## Epoch vs Batch Size vs Iterations

Epoch, Batch size and iterations they all look similar right. You will come to know of them in a short while.

Before that let’s know few terms.

**Samples**

Sample consists of inputs that are used into algorithm and outputs used to compare the prediction and calculate an error. A sample is single row of data.

We can form a dataset by using samples.

**Gradient Descent**

Gradient means the rate of inclination or declination of a slope.

Descent means the instance of descending.

It is an **iterative** optimization algorithm used in machine learning to find the best results (minima of a curve).

It is an iterative algorithm because it gives multiple results to get the optimal results.

In most cases, it is not possible to input all the training data to an algorithm in one pass.

An **epoch **is when an entire dataset is passed forward and backward through the neural network exactly once. If the entire dataset cannot be passed into the algorithm at once, it must be divided into several small Batches. **Batch size **is the total number of training samples present in a single batch. An **iteration **is a single gradient update during training. The number of iterations is the number of batches needed to complete one epoch.

So, if a dataset includes 2,000 images split into mini-batches of 500 images, it will take 4 iterations to complete a single epoch.

**What is the right number of epochs?**

During each pass through the network, the weights are updated and the curve goes from underfitting, to optimal, to overfitting. There is no magic rule for choosing the number of epochs — this is a hyperparameter that must be determined before training begins.

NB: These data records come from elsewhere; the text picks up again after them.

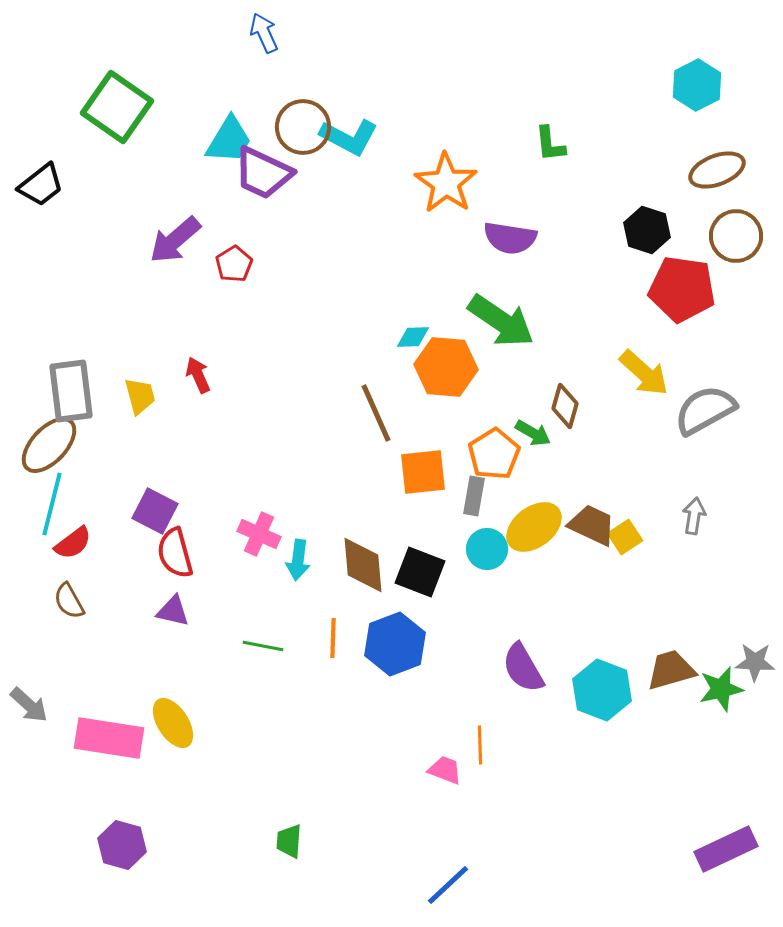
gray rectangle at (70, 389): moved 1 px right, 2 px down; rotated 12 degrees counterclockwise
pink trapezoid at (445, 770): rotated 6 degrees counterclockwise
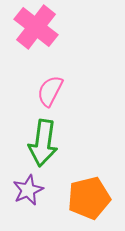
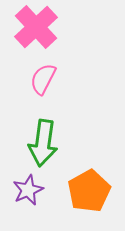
pink cross: rotated 9 degrees clockwise
pink semicircle: moved 7 px left, 12 px up
orange pentagon: moved 7 px up; rotated 15 degrees counterclockwise
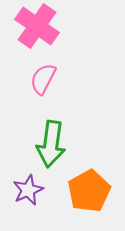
pink cross: moved 1 px right, 1 px up; rotated 12 degrees counterclockwise
green arrow: moved 8 px right, 1 px down
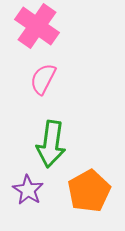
purple star: rotated 16 degrees counterclockwise
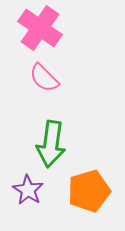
pink cross: moved 3 px right, 2 px down
pink semicircle: moved 1 px right, 1 px up; rotated 72 degrees counterclockwise
orange pentagon: rotated 12 degrees clockwise
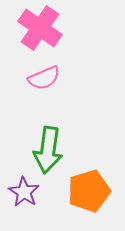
pink semicircle: rotated 68 degrees counterclockwise
green arrow: moved 3 px left, 6 px down
purple star: moved 4 px left, 2 px down
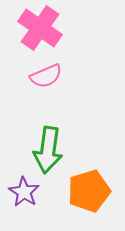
pink semicircle: moved 2 px right, 2 px up
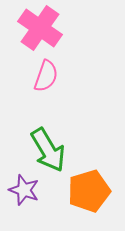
pink semicircle: rotated 48 degrees counterclockwise
green arrow: rotated 39 degrees counterclockwise
purple star: moved 2 px up; rotated 12 degrees counterclockwise
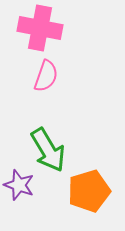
pink cross: rotated 24 degrees counterclockwise
purple star: moved 5 px left, 5 px up
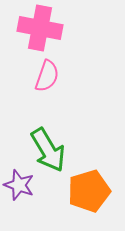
pink semicircle: moved 1 px right
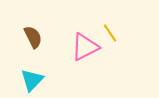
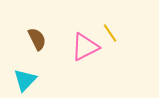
brown semicircle: moved 4 px right, 2 px down
cyan triangle: moved 7 px left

**What is the right batch size?**

Batch size is also a hyperparameter with no magic rule of thumb. Choosing a batch size that is too small will introduce a high degree of variance within each batch as it is unlikely that a small sample is a good representation of the entire dataset. On the other hand, if a batch size is too large, it may not fit in memory of the compute instance used for training and it will have the tendency to overfit the data. It’s important to note that batch size is affected by other hyperparameters such as learning rate so the combination of these hyperparameters is as important as batch size itself.

A commonly observed batch size is to use the square root of the size of the dataset.